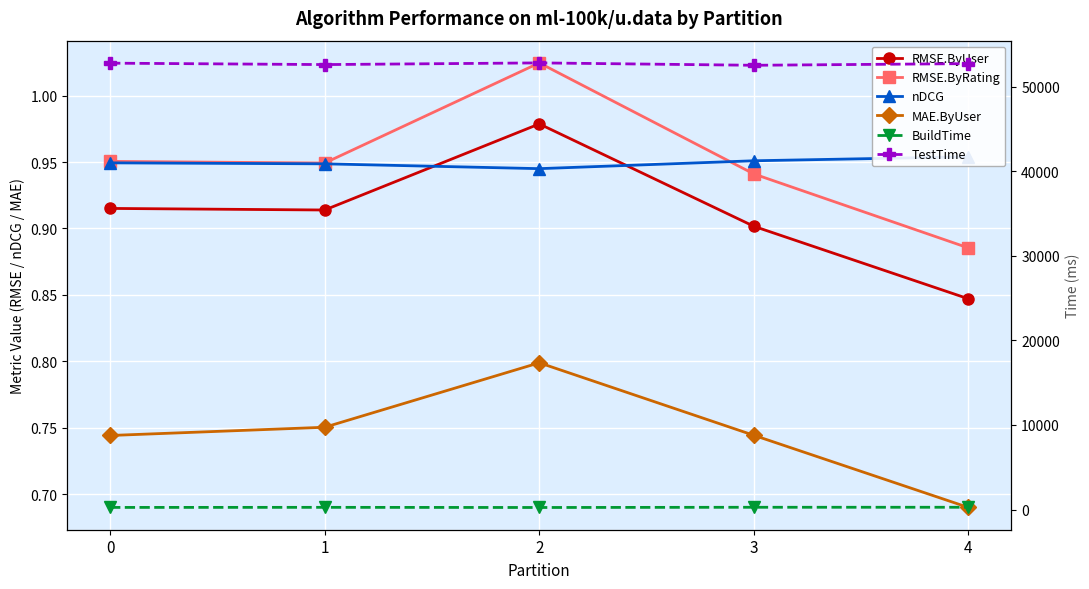

The nDCG series shows 0.9 at 0. True or false?

True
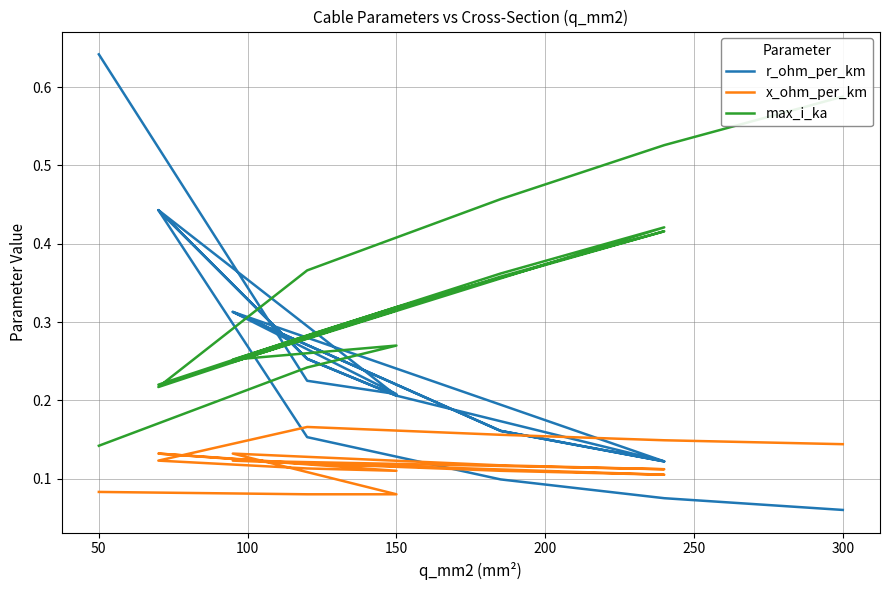

What are all the series names shown in the legend?

r_ohm_per_km, x_ohm_per_km, max_i_ka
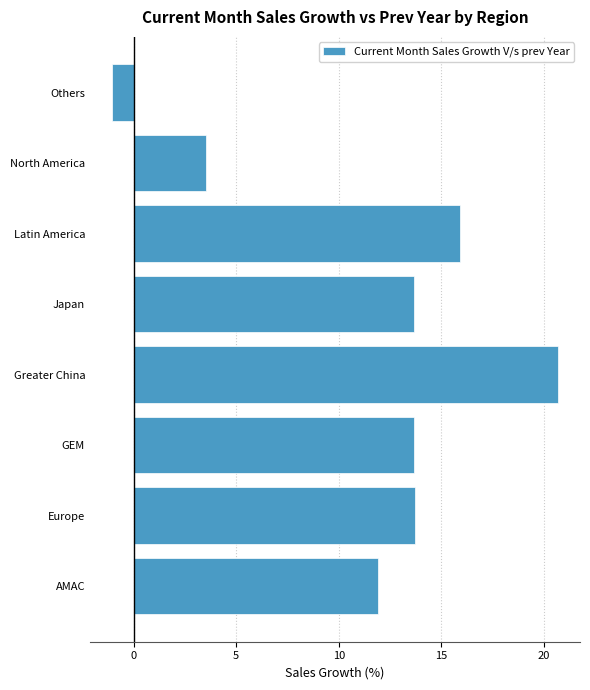

Reading top to bottom, transcribe all the data shown in this chart.

-1.0	3.5	15.9	13.7	20.7	13.7	13.7	11.9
- - -
Copy all of the material above word for word, leaving out the pictures.

# Solution
The nDCG series shows 0.9 at 0. True or false?

True

What are all the series names shown in the legend?

r_ohm_per_km, x_ohm_per_km, max_i_ka

Reading top to bottom, transcribe all the data shown in this chart.

-1.0	3.5	15.9	13.7	20.7	13.7	13.7	11.9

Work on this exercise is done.